Having largely gotten on top of corruption in the military, it seems there are no incentives to do the same in other sectors. The reason is that the regime achieves some level of internal stabilisation through the corruption we see with Karamoja goats and maize.

There are concentric circles of eating in Uganda. At the centre is the most lucrative Circle A, with close links to the State House. This is where you find your Lubowa Hospitals, big dams, Uganda Airlines, major highways, and the granting of coffee monopolies. The projects here cost over Sh100 billion. About 85 percent of them are usually delivered because they often have high national security or regional cooperation implications, though the costs are hugely inflated.

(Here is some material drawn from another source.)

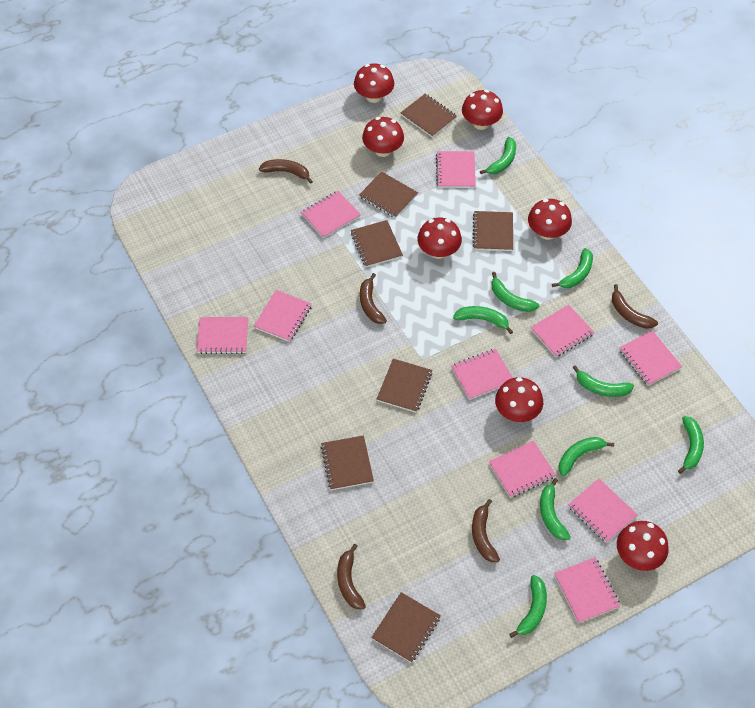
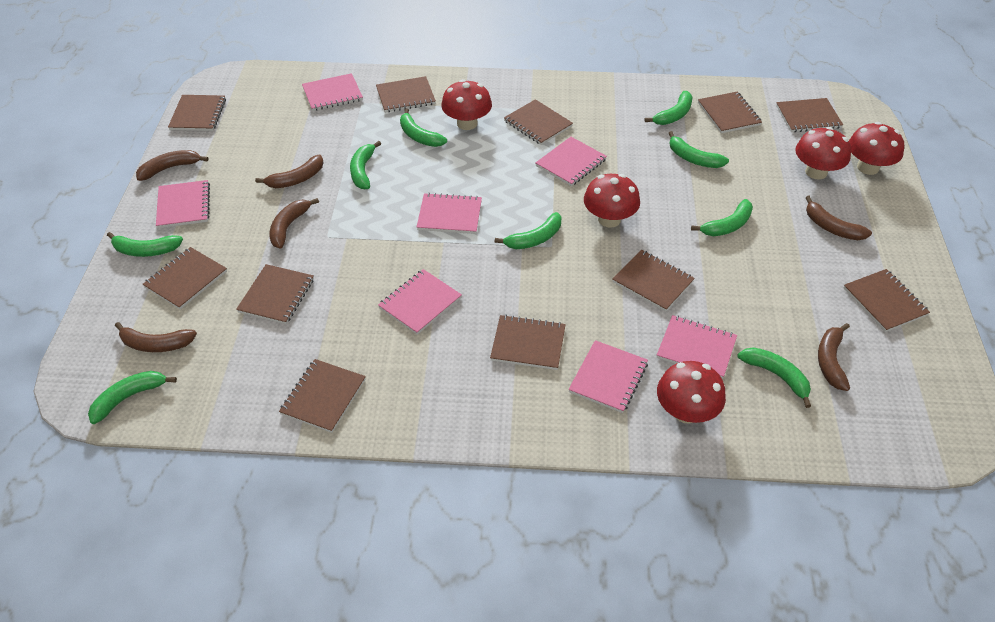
brown banana: 5 -> 6
brown notebook: 7 -> 11
pink notebook: 10 -> 7
red mushroom: 7 -> 5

The next Circle B is of projects between Shs25 billion and Shs100 billion and includes office buildings (especially by parastatals), refugee goods and money, Covid funds, election materials, etc. Circle A allows corruption in Circle B as a form of a bargain, to keep the peace.

Because Circle A and Circle B have had their share, they allow Circle C also to get its cut. Here the deals are usually between Shs850 million and Shs 25 billion. This is where state universities, minor roads, schools, medicine, and Karamoja iron sheets and goats fall.

Circle D eats between Shs175 million and Shs850 million. This is usually up-country, in the districts and counties. With Circle E, now we are in the parishes and lower down, where the eating is between Sh1 million and Sh175 million (the Parish Development Model fund, Emyooga etc.).

A lot of questions have been asked about the criteria for allocating the iron sheets. And that is the mistake they made. First, you have to sequence right. You can’t eat the iron sheets, goats, and cows together. Criteria are really about the narrative. What story do you tell? 

They could have established something called “champions of development”, who get the iron sheets to demonstrate to the Karamojong how best to use them. We wouldn’t be debating iron sheets and goats if they had done that. We would be arguing about the qualification for being a champion of development.

Mr Onyango-Obbo is a journalist, writer and curator of the “Wall of Great Africans”.